Feature Importance

Feature Importance: Feature importance is calculated as the decrease in node impurity weighted by the probability of reaching that node. The node probability can be calculated by the number of samples that reach the node, divided by the total number of samples. The higher the value the more important the feature.

Gradient Boosting Feature Importance

간단한 tree-based model을 만들어서 prediction 값을 만들고 standard feature importance estimation을 계산할 수 있다. 이 feature importance를 통해 standard correlation index보다 더 많은 정보를 알 수 있다. Feature importance는 model 훈련 phase에서 internal space partition이 실행되는 동안 특정 하나의 feature이 point되었을 때에 trees 전체에 대한 impurity index의 reduction을 summarize해준다. sklearn은 output의 sum이 1이되도록 normalization을 적용해서 결과를 보여준다.

gb = GradientBoostingRegressor(n_estimators=100)
gb.fit(X_train, y_train.values.ravel())

plt.bar(range(X_train.shape[1]), gb.feature_importances_)
plt.xticks(range(X_train.shape[1]), ['AT','V','AP','RH'])
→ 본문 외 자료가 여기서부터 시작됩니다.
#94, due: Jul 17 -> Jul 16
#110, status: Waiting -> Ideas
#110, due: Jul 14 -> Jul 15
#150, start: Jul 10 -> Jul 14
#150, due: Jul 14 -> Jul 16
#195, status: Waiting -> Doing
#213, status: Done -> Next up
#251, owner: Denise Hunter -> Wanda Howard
위 코드로 graph되는 feature_importances_는 특정 feature의 값이 더 높을 수록 prediction에 더 큰 영향을 주는 것을 보여준다.

Permutation Importance

permutation importance는 model이 fit된 후에 계산할 수 있다.

This method works on a simple principle: If I randomly shuffle a single feature in the data, leaving the target and all others in place, how would that affect the final prediction performances?

데이터에서 특정 하나의 feature만 random하게 shuffle한다면, final prediction 성능에 어떤 영향을 끼칠지 살펴보는 것이다. 가장 중요한 feature일수록, shuffling으로 인해 가장 나쁜 prediction 성능이 확인될 것이다.

This is because we are corrupting the natural structure of data. If we, with our shuffle, break a strong relationship we’ll compromise what our model has learned during training, resulting in higher errors (high error = high importance).

RandomForestRegressor

scikit-learn의 class중 하나로 존재하며, dataset의 feature reduction을 수행하기위해 feature들의 importance value와 같이 reduction의 기준으로 사용할 수 있는 parameter를 RandomForestRegressor를 통해 생성할 수 있다.

Feature Selection

Correlation coefficient, variance threshold, mean absolute difference, dispersion ratio와 같은 technique를 사용해서 more relevant feature를 선택할 수 있다.

Correlation is a measure of the linear relationship of 2 or more variables. Through correlation, we can predict one variable from the other. The logic behind using correlation for feature selection is that the good variables are highly correlated with the target. Furthermore, variables should be correlated with the target but should be uncorrelated among themselves.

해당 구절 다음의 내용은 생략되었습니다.